• YOUR INSTRUCTIONS: Return only the lines from the top of the data down to the one that holds "140, 156, 183)", both included, without any pictures.

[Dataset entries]

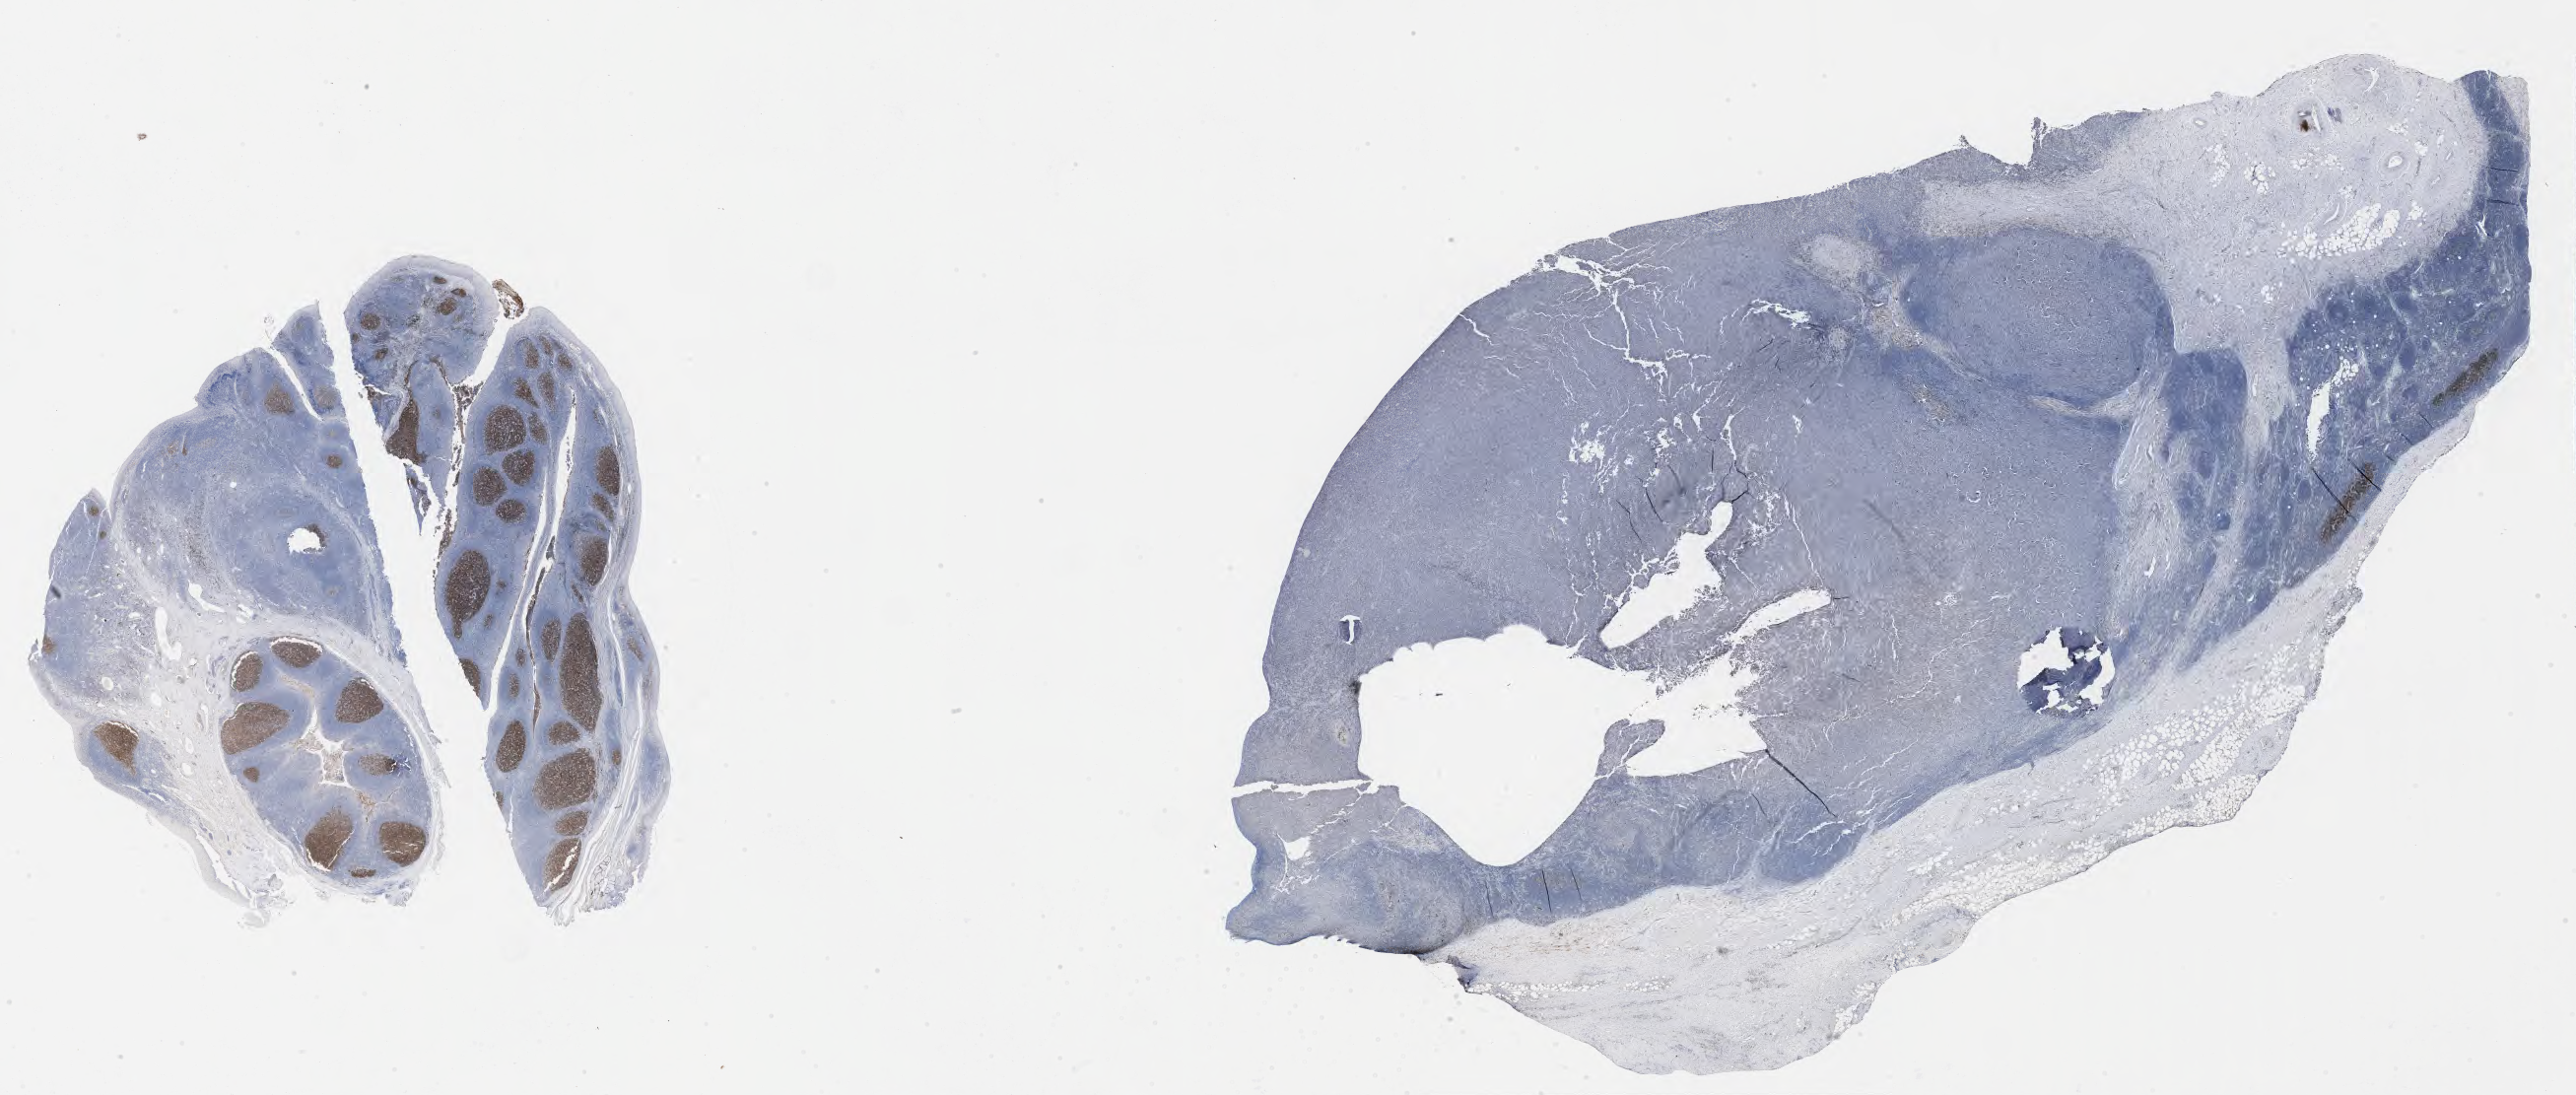
Whole-slide image, immunohistochemical stain for CD10, a low-resolution overview of the entire scanned area, about 42.3 x 18.0 mm. Specimen: tumor tissue. Site: lymph node. Male patient, aged 60.
- diagnosis: Diffuse large B-cell lymphoma, NOS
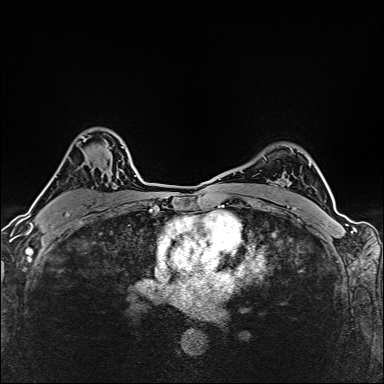
Breast MRI (dynamic contrast-enhanced), one axial slice; slice 107 of 160 in the series (ordered by position); dynamic contrast-enhanced series, time point 2 of 6 at this slice position (early post-contrast); 1.5 T; TE 2.4 ms, TR 5.2 ms; 1 mm slice thickness; 384 × 384 image matrix, field of view 290 × 290 mm. Female patient.
Outlined on this slice (semi-automatic segmentation, software-assisted and operator-edited):
- enhancing-tissue mask used for the functional tumour volume (all voxels passing the contrast-enhancement thresholds inside the analysis volume; usually the tumour): bounding box (x1, y1, x2, y2) in pixels: (67, 137, 123, 214)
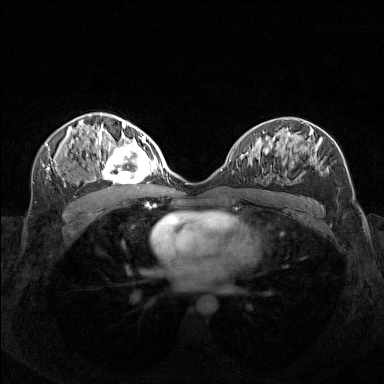
Breast MRI (dynamic contrast-enhanced), one axial slice; slice 81 of 160 in the series (ordered by position); dynamic contrast-enhanced series, time point 2 of 7 at this slice position (early post-contrast); 1.5 T; TE 1.8 ms, TR 5 ms; 1 mm slice thickness; 384 × 384 image matrix, field of view 340 × 340 mm. Female patient.
Annotated regions visible in this slice (semi-automatic segmentation, software-assisted and operator-edited):
- enhancing-tissue mask used for the functional tumour volume (all voxels passing the contrast-enhancement thresholds inside the analysis volume; usually the tumour): bounding box (x1, y1, x2, y2) in pixels: (95, 140, 156, 183)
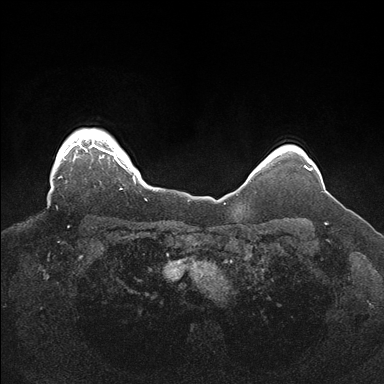
Breast MRI (dynamic contrast-enhanced), one axial slice; position 144 of 176 along the scan axis; dynamic contrast-enhanced series, time point 2 of 7 at this slice position (early post-contrast); 1.5 T; TE 1.5 ms, TR 4.1 ms; 384 × 384 image matrix, field of view 340 × 340 mm. Female patient.
Outlined on this slice (semi-automatic segmentation, software-assisted and operator-edited):
- enhancing-tissue mask used for the functional tumour volume (all voxels passing the contrast-enhancement thresholds inside the analysis volume; usually the tumour): box from (x=58, y=129) to (x=146, y=200) px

• RESULT OF THE EXERCISE:
Whole-slide image, immunohistochemical stain for CD10, a low-resolution overview of the entire scanned area, about 42.3 x 18.0 mm. Specimen: tumor tissue. Site: lymph node. Male patient, aged 60.
- diagnosis: Diffuse large B-cell lymphoma, NOS
Breast MRI (dynamic contrast-enhanced), one axial slice; slice 107 of 160 in the series (ordered by position); dynamic contrast-enhanced series, time point 2 of 6 at this slice position (early post-contrast); 1.5 T; TE 2.4 ms, TR 5.2 ms; 1 mm slice thickness; 384 × 384 image matrix, field of view 290 × 290 mm. Female patient.
Outlined on this slice (semi-automatic segmentation, software-assisted and operator-edited):
- enhancing-tissue mask used for the functional tumour volume (all voxels passing the contrast-enhancement thresholds inside the analysis volume; usually the tumour): bounding box (x1, y1, x2, y2) in pixels: (67, 137, 123, 214)
Breast MRI (dynamic contrast-enhanced), one axial slice; slice 81 of 160 in the series (ordered by position); dynamic contrast-enhanced series, time point 2 of 7 at this slice position (early post-contrast); 1.5 T; TE 1.8 ms, TR 5 ms; 1 mm slice thickness; 384 × 384 image matrix, field of view 340 × 340 mm. Female patient.
Annotated regions visible in this slice (semi-automatic segmentation, software-assisted and operator-edited):
- enhancing-tissue mask used for the functional tumour volume (all voxels passing the contrast-enhancement thresholds inside the analysis volume; usually the tumour): bounding box (x1, y1, x2, y2) in pixels: (95, 140, 156, 183)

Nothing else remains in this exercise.